**Task list:**
[a] In the text on design partnerships, rewrite everything from "In 1941 Florence" down to "should be connected.", replacing "nascent" with "young".
[b] Answer these questions from the text on design partnerships:
(i) What collective did Charles Rennie Mackintosh and Margaret MacDonald help found?
(ii) In what year did Florence and Hans Knoll marry?
(iii) What did Isamu Noguchi create in 1944?
Passage shown section start
A love story told through objects - Each arrangement working slightly different than the next, these partnerships are at the heart of design’s most iconic works, methods, and aesthetics.
It begins at the turn of the 20th century with Charles Rennie Mackintosh and Margaret MacDonald—two founding members of The Four, the iconic Glasgow School collective that pioneered Art Nouveau’s distinctively industrial armature. The narrative continues through the mid-1900s with the rise of famous duos like Charles and Ray Eames, Aline and Eero Saarinen, and Florence and Hans Knoll, who are remembered for their landmark contributions to architecture and design. Each arrangement working slightly different than the next, these partnerships are at the heart of design’s most iconic works, methods, and aesthetics.
Perhaps the most influential collaboration in design history, the husband-and-wife team of Charles and Ray Eames helped to create new concepts in furniture for a modern century. Exploring new techniques and materials like moulded wood, fiberglass-reinforced plastic, and bent wire, they created affordable furniture for the likes of Herman Miller, which have since become iconic pieces in design history. Their California studio was a laboratory where their team constantly refined and revised their experiments, reducing furniture to its most essential forms—as was the Pacific Palisades home they created as one of the famous Case Study Houses. “The details are not details,” said Charles. “They make the product.” In addition to furniture, they created toys, films, videos, and textiles.
In 1941 Florence moved to New York where she met Hans Knoll who was establishing his furniture company. With Florence’s design skills and Hans’ business acumen and salesmanship, the pair, who married in 1946, grew the nascent company into an international arbiter of style and design. Florence also seeded contributions with her friends Eero Saarinen, Harry Bertoia, and Mies van der Rohe. She worked with top designers to create or reissue such lasting icons as Saarinen’s “Tulip” chairs and tables, and the famous coffee table Isamu Noguchi created in 1944. An accomplished designer in her own right, Knoll was an early proponent of “total design,” the idea that all elements of a space, from its architecture down to its smallest details, should be connected.
Impenetrable as an outsider, the dynamics of these working relationships remain mysterious. Pieces like Charles and Ray Eames’ DCW Chair have become the enchanting symbols for the greater collaborative moments —a love story told with objects. Aligning themselves with a powerful legacy, new international design duos are creating new benchmarks in design.
Passage shown section end
Dataset records section start
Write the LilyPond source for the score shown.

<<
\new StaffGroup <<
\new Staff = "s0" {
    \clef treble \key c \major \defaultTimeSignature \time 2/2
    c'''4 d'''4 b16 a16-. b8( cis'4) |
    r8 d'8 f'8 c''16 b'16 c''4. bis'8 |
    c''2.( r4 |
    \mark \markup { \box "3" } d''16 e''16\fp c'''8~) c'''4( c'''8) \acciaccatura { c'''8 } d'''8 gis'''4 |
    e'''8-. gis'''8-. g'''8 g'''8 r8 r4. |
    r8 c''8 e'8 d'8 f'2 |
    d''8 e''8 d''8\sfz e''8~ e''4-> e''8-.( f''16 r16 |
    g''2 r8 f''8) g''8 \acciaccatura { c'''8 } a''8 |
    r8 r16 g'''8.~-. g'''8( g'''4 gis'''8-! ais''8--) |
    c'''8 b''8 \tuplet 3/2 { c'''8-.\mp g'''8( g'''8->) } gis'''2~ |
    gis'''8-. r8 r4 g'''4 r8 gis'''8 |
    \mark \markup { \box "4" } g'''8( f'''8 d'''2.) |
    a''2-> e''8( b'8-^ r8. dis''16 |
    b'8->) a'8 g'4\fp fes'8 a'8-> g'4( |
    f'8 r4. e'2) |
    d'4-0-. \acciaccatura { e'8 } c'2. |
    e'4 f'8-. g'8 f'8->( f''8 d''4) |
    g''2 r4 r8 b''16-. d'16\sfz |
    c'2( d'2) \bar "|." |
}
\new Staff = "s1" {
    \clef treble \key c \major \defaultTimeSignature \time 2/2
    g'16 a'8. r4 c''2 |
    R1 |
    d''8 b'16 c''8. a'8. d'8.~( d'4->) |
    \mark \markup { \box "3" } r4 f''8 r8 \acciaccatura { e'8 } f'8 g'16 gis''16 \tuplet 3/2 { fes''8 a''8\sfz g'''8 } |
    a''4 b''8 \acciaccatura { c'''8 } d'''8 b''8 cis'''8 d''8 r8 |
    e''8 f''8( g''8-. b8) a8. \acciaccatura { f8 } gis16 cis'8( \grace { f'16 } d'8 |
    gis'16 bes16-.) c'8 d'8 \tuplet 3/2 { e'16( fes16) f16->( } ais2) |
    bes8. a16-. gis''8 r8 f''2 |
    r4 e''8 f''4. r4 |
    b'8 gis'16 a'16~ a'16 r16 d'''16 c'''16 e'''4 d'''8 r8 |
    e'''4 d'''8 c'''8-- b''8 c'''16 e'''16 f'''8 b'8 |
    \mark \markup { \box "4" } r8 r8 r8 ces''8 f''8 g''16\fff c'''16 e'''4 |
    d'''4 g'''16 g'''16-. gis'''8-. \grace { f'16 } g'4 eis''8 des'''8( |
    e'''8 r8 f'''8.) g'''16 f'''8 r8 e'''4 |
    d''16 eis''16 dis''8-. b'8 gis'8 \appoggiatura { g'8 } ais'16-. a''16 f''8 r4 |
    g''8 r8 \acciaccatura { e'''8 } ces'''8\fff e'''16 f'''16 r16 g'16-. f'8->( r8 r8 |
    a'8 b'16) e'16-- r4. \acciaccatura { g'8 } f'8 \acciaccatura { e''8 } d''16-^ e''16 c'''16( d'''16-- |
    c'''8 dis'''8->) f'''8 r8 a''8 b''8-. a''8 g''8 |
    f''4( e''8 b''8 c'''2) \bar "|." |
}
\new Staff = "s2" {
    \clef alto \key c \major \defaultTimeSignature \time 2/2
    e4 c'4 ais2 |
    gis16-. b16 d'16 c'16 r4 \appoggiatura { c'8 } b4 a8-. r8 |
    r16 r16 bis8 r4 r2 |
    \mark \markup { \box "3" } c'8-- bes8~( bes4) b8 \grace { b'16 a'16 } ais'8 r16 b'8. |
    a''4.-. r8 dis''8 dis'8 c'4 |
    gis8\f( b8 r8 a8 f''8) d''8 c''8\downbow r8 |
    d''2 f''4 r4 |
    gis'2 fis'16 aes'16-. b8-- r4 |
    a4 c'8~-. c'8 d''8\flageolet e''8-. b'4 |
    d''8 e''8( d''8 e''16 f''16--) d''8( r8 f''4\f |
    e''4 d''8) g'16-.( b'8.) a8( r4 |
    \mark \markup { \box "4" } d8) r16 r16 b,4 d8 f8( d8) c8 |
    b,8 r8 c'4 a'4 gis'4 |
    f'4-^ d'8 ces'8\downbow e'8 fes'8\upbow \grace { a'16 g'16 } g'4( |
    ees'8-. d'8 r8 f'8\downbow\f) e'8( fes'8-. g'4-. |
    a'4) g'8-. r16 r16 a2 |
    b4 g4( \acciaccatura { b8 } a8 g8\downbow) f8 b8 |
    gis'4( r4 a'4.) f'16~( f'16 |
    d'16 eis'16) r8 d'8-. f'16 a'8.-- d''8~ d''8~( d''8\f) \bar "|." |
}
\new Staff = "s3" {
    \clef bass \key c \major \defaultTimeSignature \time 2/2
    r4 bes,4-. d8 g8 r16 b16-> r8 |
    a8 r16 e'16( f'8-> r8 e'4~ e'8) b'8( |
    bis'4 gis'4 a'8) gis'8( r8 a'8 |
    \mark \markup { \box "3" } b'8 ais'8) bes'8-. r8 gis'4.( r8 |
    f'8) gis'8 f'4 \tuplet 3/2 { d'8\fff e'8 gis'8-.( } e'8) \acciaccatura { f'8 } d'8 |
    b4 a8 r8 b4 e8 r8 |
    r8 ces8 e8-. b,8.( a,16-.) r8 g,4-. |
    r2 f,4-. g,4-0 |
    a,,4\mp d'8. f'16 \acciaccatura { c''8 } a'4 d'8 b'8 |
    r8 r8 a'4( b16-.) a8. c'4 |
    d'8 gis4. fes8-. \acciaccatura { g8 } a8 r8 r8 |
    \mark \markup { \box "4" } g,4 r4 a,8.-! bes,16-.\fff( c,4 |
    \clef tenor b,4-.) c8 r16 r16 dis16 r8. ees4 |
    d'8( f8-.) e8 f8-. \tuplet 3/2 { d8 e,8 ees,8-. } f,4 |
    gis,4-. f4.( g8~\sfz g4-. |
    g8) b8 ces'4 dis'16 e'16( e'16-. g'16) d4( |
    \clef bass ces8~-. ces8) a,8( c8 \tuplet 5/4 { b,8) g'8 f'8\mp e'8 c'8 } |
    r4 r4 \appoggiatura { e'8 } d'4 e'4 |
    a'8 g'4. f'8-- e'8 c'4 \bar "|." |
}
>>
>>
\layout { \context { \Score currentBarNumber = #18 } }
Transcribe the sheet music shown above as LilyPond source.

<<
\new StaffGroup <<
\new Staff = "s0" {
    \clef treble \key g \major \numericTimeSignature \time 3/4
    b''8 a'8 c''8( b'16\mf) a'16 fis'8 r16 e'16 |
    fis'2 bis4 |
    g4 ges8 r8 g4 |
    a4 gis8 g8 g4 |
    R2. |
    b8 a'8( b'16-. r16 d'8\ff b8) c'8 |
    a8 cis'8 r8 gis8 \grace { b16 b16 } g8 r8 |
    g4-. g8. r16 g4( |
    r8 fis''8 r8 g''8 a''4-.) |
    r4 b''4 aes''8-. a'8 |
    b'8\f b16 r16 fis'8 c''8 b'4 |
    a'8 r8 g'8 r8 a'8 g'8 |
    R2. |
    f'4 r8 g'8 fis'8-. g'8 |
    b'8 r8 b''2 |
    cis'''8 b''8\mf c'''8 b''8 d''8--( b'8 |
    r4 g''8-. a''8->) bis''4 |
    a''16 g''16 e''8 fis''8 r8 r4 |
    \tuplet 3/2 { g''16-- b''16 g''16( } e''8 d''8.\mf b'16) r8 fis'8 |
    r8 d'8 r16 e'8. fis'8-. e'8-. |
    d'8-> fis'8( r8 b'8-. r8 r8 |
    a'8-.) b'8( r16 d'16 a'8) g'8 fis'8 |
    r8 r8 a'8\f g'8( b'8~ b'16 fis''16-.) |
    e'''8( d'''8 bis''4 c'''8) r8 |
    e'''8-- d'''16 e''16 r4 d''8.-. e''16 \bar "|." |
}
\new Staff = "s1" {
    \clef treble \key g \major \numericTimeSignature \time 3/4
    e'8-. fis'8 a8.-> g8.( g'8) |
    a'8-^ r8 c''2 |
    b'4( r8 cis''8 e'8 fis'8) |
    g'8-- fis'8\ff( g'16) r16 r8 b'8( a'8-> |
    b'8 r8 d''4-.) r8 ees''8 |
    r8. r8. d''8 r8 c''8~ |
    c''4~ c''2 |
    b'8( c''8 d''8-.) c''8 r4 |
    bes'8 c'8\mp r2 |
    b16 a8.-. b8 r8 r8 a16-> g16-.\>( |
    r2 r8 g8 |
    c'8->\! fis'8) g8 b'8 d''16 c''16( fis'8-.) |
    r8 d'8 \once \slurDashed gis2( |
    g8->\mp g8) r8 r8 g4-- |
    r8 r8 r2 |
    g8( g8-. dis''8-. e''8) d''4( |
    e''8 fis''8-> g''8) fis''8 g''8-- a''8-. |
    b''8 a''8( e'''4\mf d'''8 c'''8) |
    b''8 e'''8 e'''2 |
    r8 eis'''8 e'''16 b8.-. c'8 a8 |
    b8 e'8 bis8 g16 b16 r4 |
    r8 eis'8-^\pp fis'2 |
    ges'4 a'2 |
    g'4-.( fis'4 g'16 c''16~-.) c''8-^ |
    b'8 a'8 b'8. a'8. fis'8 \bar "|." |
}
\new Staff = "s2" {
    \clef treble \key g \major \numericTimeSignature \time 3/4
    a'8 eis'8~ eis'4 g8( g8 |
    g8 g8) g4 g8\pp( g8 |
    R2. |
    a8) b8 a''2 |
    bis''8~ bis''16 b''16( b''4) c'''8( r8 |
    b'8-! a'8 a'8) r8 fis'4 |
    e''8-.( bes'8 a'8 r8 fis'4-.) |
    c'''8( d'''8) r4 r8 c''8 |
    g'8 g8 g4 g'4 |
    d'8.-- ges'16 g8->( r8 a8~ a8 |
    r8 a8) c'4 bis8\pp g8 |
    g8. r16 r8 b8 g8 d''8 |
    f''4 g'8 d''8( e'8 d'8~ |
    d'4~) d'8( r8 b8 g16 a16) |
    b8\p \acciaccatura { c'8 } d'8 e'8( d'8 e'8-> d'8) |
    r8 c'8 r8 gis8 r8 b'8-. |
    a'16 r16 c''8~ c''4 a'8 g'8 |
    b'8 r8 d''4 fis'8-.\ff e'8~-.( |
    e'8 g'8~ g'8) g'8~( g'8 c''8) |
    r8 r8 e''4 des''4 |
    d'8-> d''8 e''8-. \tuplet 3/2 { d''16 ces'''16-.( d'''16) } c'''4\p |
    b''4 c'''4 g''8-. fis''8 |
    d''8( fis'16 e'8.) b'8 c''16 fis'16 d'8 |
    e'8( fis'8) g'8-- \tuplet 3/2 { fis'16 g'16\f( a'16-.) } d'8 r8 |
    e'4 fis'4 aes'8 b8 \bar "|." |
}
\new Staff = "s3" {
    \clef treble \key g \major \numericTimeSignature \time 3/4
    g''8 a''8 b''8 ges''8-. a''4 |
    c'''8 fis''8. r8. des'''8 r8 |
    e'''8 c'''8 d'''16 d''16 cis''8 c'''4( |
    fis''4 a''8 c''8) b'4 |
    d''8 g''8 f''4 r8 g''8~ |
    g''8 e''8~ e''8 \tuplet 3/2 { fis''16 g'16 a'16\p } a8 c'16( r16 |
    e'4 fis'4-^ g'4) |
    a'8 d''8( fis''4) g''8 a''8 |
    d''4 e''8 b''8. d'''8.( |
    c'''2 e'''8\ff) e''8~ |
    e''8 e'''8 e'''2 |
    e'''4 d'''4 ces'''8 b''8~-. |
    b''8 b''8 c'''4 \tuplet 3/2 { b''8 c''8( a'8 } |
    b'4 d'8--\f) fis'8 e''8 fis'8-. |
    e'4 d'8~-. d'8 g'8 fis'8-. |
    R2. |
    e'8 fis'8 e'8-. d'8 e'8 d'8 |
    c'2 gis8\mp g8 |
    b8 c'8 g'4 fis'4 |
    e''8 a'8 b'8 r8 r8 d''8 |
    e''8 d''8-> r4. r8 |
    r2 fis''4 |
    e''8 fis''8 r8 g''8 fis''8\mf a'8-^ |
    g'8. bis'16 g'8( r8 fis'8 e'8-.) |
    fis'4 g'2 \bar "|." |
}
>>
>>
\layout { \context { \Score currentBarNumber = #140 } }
Dataset records section end
**Outputs for the tasks:**
[a]
In 1941 Florence moved to New York where she met Hans Knoll who was establishing his furniture company. With Florence’s design skills and Hans’ business acumen and salesmanship, the pair, who married in 1946, grew the young company into an international arbiter of style and design. Florence also seeded contributions with her friends Eero Saarinen, Harry Bertoia, and Mies van der Rohe. She worked with top designers to create or reissue such lasting icons as Saarinen’s “Tulip” chairs and tables, and the famous coffee table Isamu Noguchi created in 1944. An accomplished designer in her own right, Knoll was an early proponent of “total design,” the idea that all elements of a space, from its architecture down to its smallest details, should be connected.

[b]
(i) The Four, the Glasgow School collective
(ii) 1946
(iii) A coffee table